On one of his more memorable hikes, Trevor Thomas, by his own count, fell more than 3,000 times, suffered four broken ribs and visited seven hospitals (and one veterinary clinic when a hospital couldn’t be found).
At the end of it all, Thomas became the first blind hiker to complete an unassisted, solo hike of the 2,175-mile Appalachian Trail. Today or tomorrow, accompanied by his guide dog Tennille and a park ranger he’s expected to trek into Mount Mitchell State Park’s campground, well into another daunting journey — roughly 1,000 miles on the Mountains-to-Sea State Trail.
This latest expedition, which began April 1, is special to Thomas, who lives in Charlotte and firmly believes the MST is a North Carolina gem that should get more attention and support that he hopes to attract with his effort. North Carolina’s state parks system is supporting Thomas’ hike, and we’ll follow his progress as he makes his way from Clingman’s Dome in the Great Smoky Mountains National Park to Jockey’s Ridge State Park.
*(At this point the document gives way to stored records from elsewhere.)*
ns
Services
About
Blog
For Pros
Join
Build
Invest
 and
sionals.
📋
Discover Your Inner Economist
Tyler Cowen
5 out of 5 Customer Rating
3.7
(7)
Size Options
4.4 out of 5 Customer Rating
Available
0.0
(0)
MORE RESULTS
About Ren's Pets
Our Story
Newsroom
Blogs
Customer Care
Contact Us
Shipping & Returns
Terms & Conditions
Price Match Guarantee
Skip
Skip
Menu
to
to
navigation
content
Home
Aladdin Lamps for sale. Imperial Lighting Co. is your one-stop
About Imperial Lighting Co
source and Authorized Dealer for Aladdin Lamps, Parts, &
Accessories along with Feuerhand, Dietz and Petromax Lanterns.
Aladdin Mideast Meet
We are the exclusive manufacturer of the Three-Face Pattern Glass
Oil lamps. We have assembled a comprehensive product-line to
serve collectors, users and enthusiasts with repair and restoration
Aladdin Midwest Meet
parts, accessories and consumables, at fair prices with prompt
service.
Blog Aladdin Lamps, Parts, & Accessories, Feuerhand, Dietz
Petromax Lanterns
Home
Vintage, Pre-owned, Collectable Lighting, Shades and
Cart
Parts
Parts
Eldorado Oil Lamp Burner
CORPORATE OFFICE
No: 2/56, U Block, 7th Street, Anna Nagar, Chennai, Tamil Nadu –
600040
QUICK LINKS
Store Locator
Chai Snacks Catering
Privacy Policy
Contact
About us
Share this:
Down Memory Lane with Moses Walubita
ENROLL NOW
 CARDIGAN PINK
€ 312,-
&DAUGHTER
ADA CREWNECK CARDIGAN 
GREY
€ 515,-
Thomas’ principal corporate sponsor is THORLO, a Statesville-based athletic wear company, and he’s getting support from Guide Dogs for the Blind, Ahnu, Big Agnes, ExOfficio and Marmot.
In 2004, a rare degenerative eye disease started taking Thomas site. It was nearly four years before he began finding his way again, so to speak. In an interview with Blue Ridge Magazine, he recounted, “In my sighted life, I was always into extreme sports – from backcountry skiing and mountain biking to parachuting. When I was going blind, those things kept being taken away from me. It felt like my world was getting smaller, and that caused a good bit of depression. Then, one of my friends took me to see Erik Weihenmayer speak. He’s the first blind guy to climb Everest, and he had a similar eye disease. I decided that if he could do Everest, I could do something too.”
After the Appalachian Trail, Thomas summited Mount Mitchell in 2009 and then Mount Whitney in 2010. He completed the challenging
2,654-mile Pacific Crest Trail and the Tahoe Rim Trail as part of team efforts.
The Mountains-to-Sea State Trail presents unique challenges, Thomas said. Just over half the route is on single-track hiking trail with the remainder – in parts of the piedmont and the eastern plain – charted along rural roads. This is his first significant hike accompanied by a guide dog. Tennille is trained to help Thomas find the track, but she also puts extra responsibility on the hiker, who must carry extra supplies for the animal and make sure she’s well tended.
Thomas said the first few weeks on the MST through mountainous terrain have been challenging, with few fellow hikers who might help with information (and company), many fallen trees and some very cold nights due to a late spring. In Sunday’s Facebook post from the trail he wrote, “Today we fought for every mile. Trail conditions were less than we expected after yesterday. The trail was hard to navigate for both Tennille and me and we had a lot of climbing, rock hopping and walking on cliffs. This made for slow going. As a result, we only made 10 miles in nine hours.”